Count the lines in the entries that contain "звонок". Say the number and nothing more.

* * * * * * * * *

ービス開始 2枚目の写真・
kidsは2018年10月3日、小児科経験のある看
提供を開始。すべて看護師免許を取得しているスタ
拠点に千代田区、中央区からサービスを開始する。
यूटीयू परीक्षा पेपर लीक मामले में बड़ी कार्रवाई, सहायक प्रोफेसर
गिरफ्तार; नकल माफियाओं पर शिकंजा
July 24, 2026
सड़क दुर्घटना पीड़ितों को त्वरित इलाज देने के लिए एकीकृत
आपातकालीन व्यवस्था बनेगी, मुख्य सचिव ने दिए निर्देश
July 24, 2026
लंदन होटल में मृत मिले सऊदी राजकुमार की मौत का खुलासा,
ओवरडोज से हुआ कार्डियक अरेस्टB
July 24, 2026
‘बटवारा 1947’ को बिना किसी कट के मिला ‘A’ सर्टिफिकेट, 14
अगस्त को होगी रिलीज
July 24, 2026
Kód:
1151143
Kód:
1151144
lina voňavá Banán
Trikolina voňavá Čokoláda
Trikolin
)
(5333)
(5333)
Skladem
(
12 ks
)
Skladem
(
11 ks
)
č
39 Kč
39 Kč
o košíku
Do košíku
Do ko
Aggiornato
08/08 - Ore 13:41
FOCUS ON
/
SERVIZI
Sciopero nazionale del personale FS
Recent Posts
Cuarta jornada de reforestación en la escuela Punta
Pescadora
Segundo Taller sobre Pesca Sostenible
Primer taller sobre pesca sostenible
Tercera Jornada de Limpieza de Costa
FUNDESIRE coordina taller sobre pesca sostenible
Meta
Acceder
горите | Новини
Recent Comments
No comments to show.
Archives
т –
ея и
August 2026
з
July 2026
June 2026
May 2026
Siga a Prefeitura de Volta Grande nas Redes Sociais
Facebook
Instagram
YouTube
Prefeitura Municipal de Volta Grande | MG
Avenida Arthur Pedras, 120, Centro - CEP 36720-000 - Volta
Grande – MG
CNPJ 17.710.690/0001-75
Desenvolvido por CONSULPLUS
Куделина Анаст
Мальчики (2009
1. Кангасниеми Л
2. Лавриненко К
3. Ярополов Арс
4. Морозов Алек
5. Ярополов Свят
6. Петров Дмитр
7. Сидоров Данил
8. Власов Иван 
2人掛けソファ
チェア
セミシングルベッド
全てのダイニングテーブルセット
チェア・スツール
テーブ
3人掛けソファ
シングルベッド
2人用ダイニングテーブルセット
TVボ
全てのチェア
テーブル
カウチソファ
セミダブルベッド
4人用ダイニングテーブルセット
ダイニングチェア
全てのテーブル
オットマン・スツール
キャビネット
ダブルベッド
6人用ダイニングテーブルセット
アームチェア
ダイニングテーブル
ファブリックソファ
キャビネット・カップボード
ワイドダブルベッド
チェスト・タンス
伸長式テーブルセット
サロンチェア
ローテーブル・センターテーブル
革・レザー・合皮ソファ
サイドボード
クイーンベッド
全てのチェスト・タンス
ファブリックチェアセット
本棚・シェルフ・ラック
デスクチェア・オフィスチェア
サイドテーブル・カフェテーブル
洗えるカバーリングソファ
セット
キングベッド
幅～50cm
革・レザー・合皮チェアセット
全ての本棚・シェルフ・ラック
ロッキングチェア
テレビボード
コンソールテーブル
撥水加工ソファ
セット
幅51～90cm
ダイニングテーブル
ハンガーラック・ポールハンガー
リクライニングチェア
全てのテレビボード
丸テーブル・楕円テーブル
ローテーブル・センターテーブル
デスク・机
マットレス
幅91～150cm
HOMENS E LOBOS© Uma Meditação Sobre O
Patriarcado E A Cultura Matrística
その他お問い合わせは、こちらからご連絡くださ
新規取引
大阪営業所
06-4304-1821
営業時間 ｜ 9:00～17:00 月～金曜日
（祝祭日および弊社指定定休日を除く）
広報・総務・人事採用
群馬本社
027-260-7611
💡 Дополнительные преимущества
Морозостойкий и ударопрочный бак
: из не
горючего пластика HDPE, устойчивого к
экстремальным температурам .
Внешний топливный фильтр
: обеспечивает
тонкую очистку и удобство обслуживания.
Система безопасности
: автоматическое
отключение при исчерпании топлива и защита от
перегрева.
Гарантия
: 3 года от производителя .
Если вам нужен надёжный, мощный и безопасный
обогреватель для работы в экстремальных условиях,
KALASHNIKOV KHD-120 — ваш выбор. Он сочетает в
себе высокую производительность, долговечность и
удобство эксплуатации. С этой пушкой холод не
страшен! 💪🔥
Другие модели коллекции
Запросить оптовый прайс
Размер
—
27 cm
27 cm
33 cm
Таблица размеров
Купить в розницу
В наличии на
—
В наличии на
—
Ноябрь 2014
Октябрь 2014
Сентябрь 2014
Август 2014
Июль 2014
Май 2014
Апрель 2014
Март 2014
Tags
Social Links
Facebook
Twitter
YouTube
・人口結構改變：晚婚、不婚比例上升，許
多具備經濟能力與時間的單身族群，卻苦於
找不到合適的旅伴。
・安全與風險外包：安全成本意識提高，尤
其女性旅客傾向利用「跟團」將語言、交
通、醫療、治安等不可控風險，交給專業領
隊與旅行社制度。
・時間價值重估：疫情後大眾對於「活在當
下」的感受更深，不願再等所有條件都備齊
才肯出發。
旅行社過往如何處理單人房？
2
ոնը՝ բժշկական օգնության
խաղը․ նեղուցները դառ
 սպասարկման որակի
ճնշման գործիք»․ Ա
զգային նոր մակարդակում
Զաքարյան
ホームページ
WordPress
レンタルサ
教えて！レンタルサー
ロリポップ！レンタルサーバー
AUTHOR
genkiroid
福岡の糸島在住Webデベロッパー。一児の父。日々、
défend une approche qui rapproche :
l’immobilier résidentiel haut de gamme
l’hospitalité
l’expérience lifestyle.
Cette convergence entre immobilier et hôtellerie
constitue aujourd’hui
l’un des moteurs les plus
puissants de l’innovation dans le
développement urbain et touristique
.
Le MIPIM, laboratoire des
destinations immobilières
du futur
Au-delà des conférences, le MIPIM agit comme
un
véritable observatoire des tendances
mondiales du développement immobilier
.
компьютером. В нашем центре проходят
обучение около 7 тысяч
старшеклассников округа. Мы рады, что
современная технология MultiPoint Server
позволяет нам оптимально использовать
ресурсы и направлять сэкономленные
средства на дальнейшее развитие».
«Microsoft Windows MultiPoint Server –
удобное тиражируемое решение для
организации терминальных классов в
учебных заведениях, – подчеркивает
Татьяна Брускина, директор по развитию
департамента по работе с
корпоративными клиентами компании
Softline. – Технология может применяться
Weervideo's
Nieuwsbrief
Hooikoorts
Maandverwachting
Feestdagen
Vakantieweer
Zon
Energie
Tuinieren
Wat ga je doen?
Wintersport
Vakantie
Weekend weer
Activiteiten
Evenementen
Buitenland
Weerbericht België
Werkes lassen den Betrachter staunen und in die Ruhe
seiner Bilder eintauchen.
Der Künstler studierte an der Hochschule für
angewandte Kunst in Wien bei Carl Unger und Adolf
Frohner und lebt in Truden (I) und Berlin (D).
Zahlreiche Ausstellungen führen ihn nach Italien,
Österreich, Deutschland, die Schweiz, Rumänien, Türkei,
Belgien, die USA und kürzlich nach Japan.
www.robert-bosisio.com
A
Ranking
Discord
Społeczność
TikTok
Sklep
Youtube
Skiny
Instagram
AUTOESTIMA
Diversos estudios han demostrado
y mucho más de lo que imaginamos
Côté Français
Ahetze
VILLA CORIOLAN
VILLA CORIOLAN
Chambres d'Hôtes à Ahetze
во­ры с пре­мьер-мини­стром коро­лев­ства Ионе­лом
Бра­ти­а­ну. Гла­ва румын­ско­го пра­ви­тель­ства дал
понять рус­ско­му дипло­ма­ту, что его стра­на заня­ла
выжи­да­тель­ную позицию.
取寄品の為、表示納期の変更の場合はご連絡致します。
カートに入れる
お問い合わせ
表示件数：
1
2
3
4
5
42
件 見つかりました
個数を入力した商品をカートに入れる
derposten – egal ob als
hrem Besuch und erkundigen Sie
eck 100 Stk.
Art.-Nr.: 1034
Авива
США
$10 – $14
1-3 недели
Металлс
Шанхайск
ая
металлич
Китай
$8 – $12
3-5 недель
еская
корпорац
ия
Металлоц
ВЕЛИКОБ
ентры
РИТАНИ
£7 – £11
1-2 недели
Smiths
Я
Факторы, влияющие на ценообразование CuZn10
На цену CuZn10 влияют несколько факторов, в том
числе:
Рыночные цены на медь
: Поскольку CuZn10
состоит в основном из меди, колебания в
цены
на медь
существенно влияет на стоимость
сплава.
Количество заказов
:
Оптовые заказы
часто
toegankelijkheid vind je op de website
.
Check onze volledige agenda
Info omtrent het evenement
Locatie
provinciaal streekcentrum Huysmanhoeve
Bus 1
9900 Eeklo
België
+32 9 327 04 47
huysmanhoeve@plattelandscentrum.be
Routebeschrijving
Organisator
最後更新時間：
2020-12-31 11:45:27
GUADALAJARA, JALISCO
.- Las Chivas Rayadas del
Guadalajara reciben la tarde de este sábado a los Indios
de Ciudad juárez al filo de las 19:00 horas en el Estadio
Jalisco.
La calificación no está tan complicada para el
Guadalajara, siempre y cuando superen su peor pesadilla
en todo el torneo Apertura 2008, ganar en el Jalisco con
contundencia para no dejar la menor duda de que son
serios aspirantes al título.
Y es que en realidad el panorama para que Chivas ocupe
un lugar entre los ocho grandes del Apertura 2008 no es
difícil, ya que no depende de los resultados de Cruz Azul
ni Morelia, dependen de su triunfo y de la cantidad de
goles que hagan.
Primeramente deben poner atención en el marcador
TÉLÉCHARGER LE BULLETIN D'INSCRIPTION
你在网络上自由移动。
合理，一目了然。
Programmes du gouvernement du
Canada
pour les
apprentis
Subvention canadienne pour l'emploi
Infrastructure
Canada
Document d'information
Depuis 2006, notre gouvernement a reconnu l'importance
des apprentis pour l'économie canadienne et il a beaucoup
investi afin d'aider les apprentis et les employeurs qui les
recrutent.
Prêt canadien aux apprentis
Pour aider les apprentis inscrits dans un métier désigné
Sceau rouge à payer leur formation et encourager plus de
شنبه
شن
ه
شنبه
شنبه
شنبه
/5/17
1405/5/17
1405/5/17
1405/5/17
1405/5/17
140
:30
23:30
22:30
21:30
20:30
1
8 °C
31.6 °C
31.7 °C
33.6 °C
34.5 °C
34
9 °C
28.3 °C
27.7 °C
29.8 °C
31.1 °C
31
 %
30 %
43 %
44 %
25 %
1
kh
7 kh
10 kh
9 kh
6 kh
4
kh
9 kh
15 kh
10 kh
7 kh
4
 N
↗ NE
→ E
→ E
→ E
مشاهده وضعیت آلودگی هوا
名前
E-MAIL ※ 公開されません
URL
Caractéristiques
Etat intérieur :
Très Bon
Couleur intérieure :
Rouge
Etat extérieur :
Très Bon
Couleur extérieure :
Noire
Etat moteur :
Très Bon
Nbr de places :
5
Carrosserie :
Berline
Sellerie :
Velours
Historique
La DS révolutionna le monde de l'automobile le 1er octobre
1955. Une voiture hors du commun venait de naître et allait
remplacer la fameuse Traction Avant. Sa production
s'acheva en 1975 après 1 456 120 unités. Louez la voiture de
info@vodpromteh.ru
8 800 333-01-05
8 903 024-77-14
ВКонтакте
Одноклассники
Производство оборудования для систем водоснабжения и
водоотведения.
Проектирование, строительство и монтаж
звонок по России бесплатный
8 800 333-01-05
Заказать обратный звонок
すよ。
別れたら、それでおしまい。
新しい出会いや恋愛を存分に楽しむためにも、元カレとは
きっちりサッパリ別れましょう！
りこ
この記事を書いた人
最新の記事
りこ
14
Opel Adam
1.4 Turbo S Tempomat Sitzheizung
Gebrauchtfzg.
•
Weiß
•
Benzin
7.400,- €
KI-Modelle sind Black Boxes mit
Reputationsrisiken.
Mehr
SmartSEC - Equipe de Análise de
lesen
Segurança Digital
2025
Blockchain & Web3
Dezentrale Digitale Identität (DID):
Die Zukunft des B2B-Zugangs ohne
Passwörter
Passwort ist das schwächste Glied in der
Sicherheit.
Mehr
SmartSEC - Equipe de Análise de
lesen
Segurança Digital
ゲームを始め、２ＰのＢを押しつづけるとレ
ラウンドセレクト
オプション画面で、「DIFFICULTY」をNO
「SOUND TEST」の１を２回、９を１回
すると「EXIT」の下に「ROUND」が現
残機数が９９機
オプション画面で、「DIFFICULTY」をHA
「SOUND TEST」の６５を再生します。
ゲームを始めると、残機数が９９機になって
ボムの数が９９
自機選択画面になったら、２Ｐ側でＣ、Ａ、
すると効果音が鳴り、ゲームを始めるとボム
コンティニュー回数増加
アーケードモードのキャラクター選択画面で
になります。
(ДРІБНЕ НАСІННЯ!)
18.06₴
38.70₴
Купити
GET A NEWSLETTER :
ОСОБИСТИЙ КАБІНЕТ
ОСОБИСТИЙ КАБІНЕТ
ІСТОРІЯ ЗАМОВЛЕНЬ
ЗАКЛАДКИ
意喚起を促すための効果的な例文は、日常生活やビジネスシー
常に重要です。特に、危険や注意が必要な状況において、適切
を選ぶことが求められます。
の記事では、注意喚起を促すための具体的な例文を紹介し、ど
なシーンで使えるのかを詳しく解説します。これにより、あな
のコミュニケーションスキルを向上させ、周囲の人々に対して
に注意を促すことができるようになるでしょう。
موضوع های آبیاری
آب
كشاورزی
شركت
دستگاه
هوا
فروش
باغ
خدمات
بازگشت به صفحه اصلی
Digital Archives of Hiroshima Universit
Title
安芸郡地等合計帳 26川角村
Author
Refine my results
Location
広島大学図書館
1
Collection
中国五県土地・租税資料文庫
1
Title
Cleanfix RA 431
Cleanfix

* * * * * * * * *

### [Exercise answer]
2